→ PROBLEM STATEMENT: Transcribe all the entries that follow, leaving nothing out.

[SOURCE RECORDS Boundary: Start]

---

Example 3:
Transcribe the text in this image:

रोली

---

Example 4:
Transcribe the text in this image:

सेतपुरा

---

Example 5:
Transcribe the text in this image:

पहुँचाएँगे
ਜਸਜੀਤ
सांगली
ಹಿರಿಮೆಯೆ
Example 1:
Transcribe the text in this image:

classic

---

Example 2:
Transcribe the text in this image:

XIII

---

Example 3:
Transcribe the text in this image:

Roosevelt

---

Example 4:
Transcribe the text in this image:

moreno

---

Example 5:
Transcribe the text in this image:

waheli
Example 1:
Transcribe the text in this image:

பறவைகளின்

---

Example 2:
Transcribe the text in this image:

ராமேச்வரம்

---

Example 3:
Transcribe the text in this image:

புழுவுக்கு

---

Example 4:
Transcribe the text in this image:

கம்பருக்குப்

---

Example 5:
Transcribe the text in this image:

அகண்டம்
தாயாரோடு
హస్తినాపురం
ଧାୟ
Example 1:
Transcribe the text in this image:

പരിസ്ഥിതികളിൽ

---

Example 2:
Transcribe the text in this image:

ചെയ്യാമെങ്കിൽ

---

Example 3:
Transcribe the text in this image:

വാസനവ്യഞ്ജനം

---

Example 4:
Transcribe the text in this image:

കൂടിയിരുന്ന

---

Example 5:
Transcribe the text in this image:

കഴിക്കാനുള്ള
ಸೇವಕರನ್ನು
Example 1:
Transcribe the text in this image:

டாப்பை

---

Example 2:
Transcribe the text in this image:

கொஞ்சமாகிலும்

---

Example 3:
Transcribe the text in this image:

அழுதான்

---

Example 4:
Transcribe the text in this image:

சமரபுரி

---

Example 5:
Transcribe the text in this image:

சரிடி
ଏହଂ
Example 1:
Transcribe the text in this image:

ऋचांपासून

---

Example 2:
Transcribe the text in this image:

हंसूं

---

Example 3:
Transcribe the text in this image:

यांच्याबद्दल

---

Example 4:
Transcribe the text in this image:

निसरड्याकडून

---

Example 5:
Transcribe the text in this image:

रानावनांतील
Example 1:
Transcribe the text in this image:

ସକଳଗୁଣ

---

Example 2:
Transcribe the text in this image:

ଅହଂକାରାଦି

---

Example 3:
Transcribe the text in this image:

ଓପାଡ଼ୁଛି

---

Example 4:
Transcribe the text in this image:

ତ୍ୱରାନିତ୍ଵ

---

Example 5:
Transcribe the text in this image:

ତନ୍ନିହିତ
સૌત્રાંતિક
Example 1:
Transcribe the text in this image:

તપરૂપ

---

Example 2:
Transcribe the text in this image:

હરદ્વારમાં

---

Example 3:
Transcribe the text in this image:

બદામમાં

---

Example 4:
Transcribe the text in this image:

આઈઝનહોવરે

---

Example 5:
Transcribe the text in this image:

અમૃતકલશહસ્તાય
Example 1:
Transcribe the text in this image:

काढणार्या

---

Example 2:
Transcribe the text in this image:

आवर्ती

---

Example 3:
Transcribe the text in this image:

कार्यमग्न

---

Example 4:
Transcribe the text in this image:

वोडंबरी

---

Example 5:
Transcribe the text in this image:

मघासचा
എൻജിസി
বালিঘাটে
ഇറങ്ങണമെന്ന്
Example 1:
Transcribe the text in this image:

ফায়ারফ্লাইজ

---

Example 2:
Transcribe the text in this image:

[SOURCE RECORDS Boundary: End]

→ TASK SOLUTION:
---

Example 3:
Transcribe the text in this image:

रोली

---

Example 4:
Transcribe the text in this image:

सेतपुरा

---

Example 5:
Transcribe the text in this image:

पहुँचाएँगे
ਜਸਜੀਤ
सांगली
ಹಿರಿಮೆಯೆ
Example 1:
Transcribe the text in this image:

classic

---

Example 2:
Transcribe the text in this image:

XIII

---

Example 3:
Transcribe the text in this image:

Roosevelt

---

Example 4:
Transcribe the text in this image:

moreno

---

Example 5:
Transcribe the text in this image:

waheli
Example 1:
Transcribe the text in this image:

பறவைகளின்

---

Example 2:
Transcribe the text in this image:

ராமேச்வரம்

---

Example 3:
Transcribe the text in this image:

புழுவுக்கு

---

Example 4:
Transcribe the text in this image:

கம்பருக்குப்

---

Example 5:
Transcribe the text in this image:

அகண்டம்
தாயாரோடு
హస్తినాపురం
ଧାୟ
Example 1:
Transcribe the text in this image:

പരിസ്ഥിതികളിൽ

---

Example 2:
Transcribe the text in this image:

ചെയ്യാമെങ്കിൽ

---

Example 3:
Transcribe the text in this image:

വാസനവ്യഞ്ജനം

---

Example 4:
Transcribe the text in this image:

കൂടിയിരുന്ന

---

Example 5:
Transcribe the text in this image:

കഴിക്കാനുള്ള
ಸೇವಕರನ್ನು
Example 1:
Transcribe the text in this image:

டாப்பை

---

Example 2:
Transcribe the text in this image:

கொஞ்சமாகிலும்

---

Example 3:
Transcribe the text in this image:

அழுதான்

---

Example 4:
Transcribe the text in this image:

சமரபுரி

---

Example 5:
Transcribe the text in this image:

சரிடி
ଏହଂ
Example 1:
Transcribe the text in this image:

ऋचांपासून

---

Example 2:
Transcribe the text in this image:

हंसूं

---

Example 3:
Transcribe the text in this image:

यांच्याबद्दल

---

Example 4:
Transcribe the text in this image:

निसरड्याकडून

---

Example 5:
Transcribe the text in this image:

रानावनांतील
Example 1:
Transcribe the text in this image:

ସକଳଗୁଣ

---

Example 2:
Transcribe the text in this image:

ଅହଂକାରାଦି

---

Example 3:
Transcribe the text in this image:

ଓପାଡ଼ୁଛି

---

Example 4:
Transcribe the text in this image:

ତ୍ୱରାନିତ୍ଵ

---

Example 5:
Transcribe the text in this image:

ତନ୍ନିହିତ
સૌત્રાંતિક
Example 1:
Transcribe the text in this image:

તપરૂપ

---

Example 2:
Transcribe the text in this image:

હરદ્વારમાં

---

Example 3:
Transcribe the text in this image:

બદામમાં

---

Example 4:
Transcribe the text in this image:

આઈઝનહોવરે

---

Example 5:
Transcribe the text in this image:

અમૃતકલશહસ્તાય
Example 1:
Transcribe the text in this image:

काढणार्या

---

Example 2:
Transcribe the text in this image:

आवर्ती

---

Example 3:
Transcribe the text in this image:

कार्यमग्न

---

Example 4:
Transcribe the text in this image:

वोडंबरी

---

Example 5:
Transcribe the text in this image:

मघासचा
എൻജിസി
বালিঘাটে
ഇറങ്ങണമെന്ന്
Example 1:
Transcribe the text in this image:

ফায়ারফ্লাইজ

---

Example 2:
Transcribe the text in this image:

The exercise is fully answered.